**** Source material ****

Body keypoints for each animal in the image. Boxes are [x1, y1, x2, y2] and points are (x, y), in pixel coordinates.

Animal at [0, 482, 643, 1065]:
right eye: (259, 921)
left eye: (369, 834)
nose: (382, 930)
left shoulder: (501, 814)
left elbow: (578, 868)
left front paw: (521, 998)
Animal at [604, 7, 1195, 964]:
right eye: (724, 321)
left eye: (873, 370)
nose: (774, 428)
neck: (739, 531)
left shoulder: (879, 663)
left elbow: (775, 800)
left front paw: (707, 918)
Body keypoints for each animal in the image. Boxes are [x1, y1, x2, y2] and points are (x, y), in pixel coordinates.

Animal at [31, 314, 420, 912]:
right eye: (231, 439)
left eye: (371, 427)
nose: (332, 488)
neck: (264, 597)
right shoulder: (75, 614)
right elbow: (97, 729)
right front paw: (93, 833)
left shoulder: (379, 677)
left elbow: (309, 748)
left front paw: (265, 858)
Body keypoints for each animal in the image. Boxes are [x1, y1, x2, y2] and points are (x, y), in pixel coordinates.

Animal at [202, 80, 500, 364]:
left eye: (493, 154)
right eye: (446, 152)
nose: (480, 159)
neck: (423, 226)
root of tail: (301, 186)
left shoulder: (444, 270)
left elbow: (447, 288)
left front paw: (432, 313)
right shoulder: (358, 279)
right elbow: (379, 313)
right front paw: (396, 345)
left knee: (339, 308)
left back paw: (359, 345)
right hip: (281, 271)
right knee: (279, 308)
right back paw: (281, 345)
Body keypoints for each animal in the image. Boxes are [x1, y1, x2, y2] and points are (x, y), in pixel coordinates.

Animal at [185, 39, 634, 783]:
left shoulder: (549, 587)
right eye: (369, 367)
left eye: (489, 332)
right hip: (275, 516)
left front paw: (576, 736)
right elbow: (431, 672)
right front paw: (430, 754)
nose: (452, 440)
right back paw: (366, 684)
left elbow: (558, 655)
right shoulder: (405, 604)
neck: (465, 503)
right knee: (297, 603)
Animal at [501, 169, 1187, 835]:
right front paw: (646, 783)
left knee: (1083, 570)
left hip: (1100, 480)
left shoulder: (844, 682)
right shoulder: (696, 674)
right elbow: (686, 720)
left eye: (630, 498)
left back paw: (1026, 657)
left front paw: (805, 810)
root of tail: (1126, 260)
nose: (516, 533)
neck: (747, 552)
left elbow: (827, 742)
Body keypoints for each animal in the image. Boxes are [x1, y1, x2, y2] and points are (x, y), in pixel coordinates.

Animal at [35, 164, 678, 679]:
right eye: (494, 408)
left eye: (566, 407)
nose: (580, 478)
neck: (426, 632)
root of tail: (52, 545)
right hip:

****

Out of the entries above, write out only the lines between the line holding "nose: (382, 930)" and the line holding "right front paw: (93, 833)", inclusive, each exactly as given.

nose: (382, 930)
left shoulder: (501, 814)
left elbow: (578, 868)
left front paw: (521, 998)
Animal at [604, 7, 1195, 964]:
right eye: (724, 321)
left eye: (873, 370)
nose: (774, 428)
neck: (739, 531)
left shoulder: (879, 663)
left elbow: (775, 800)
left front paw: (707, 918)
Body keypoints for each animal in the image. Boxes are [x1, y1, x2, y2] and points are (x, y), in pixel coordinates.

Animal at [31, 314, 420, 912]:
right eye: (231, 439)
left eye: (371, 427)
nose: (332, 488)
neck: (264, 597)
right shoulder: (75, 614)
right elbow: (97, 729)
right front paw: (93, 833)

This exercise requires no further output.